A regular mindfulness practice usually meaning 15-20 minutes of morning meditation, and almost always some variant of breath meditation now seems to be de rigeur for high performers in virtually all fields. The research indicates and the orthodoxy definitely holds that meditation improves focus, concentration, contentment, and calm, and ameliorates distracting and intrusive thoughts, and even depression. The mechanism for this is understood to be via developing the muscle that controls which thoughts we attend to, and in what way a gym for developing control of the mind.
After three stabs at undertaking a mindfulness/meditation practice the last somewhat protracted and serious and, in particular, some very recent thinking upon it… J'refuse. I reject meditation. Here's why.
I have decided that I reject meditation (for me). My reason for this is that it seems to me to be an incredibly blunt, fluffy, and peripheral tool for the job it is trying to do like trying to become an ace F-22 fighter pilot by zooming around with your arms extended for twenty minutes every morning, making Pew, pew! noises.
Please understand me. I have now come to realise that it is absolutely, urgently critical that I gain mastery in controlling my mind appropriately. Absolutely everything depends upon it: my happiness, my humanity, my commercial & artistic success, my ability to be some kind of force for good in this world and on behalf of my fellow seven billion planet riders not to mention my ability to create, cobble together, and experience some kind of meaning out of this wildly contingent, arbitrary, and often random plenum of existence in the universe.
Specifically, I ardently long to:
- be mindful of the places and times I inhabit, to genuinely and immediately have and honour these experiences;
- be totally present with and for the people I share this life with and, critically, share love with to develop the deepest possible empathy for their lives and essential humanity, to create and sustain the richest and most meaningful and most loving possible relationships, rapport, involvement, and embeddedness in their lives and journeys;
- to do my very best and most authentic work every day
- by focusing like a laser beam, getting right down into the weeds, and executing like a master craftsman when appropriate
- and by relaxing my grasp, abandoning my preconceptions and judgments, and opening my mind to panoramic awareness, in order to nurture creative breakthroughs, connect and synthesise the disparate and multivariate, and make myself a vast and unfiltered receptacle for the Muse, the Universe, and even perhaps the Godhead, for whatever is greater than my own self and abilities and creativity;
- imagine ways that I might fumblingly form myself into a feeble but determined and faithful servant of my brothers & sisters, who globally have as much need of help as they have potential to succeed and create and be heroic and become servants in their own right;
- be able to see with some clarity through the boundlessly complex systems that govern the physical world and the world of human endeavour the untold thousands of layers of abstraction, and unimaginable complexity and interconnectedness, that comprise society and culture and art and economics and technology and the natural environment and human health and flourishing and to imagine novel solutions to the critical problems we face, and to embrace courageous and wise and far-seeing/long-term decisions.

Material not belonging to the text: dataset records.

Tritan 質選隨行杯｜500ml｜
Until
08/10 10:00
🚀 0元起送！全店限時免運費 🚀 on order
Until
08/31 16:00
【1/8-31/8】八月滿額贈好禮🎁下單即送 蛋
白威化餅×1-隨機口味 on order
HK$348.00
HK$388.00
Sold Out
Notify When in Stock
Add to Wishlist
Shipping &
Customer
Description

So I urgently burn to get better at all of these things each and every one of which ineluctably requires gaining control of my mind and focus, where I place my attention, how I choose to regulate my feelings, and what types of thoughts I choose to entertain in my head (and when and how and why).
And I now believe that the best way to get better at all of these things is to practice getting better at these things not by counting my breaths for twenty minutes every morning.
I do not discount that mindfulness practice specifically meditation can result, as a side effect, in better mental control in all these areas. Just as zooming around with your arms out probably doesn't hurt your F-22 piloting skills. But, as for me… let me in the damned cockpit. Actually, a better metaphor is: I've got Giza Pyramid to build. Or, more aptly, a Chartres Cathedral. The meditators advise me to go to the gym and start lifting weights, so one day I'll have the strength to start moving stones around. But I think I'd rather just start building the damn cathedral. It's a ton of work, but I know what it needs to look like, and there's an awful lot to do, so I'd really better get started. And if I do actually get the damned thing built, guess what? I'll have necessarily built up the strength in the course of doing the job. Counting breaths is, at very best, the long way round.
So I'm taking back my twenty minutes every morning, and putting them to better use. With absolutely no disrespect intended to the 5th-century BCE Buddhist monks whom meditation has served so well.
- Patience, humility, and compassion (*);
- Endeavour to be a “large-hearted” person;
- There are very many ways to view every event that happens; in almost no cases are they all negative. You get to choose.
- More awareness of my environment, every minute, every day;
- Many more books (which hold the answers to my questions);
- And much less glancing at screens.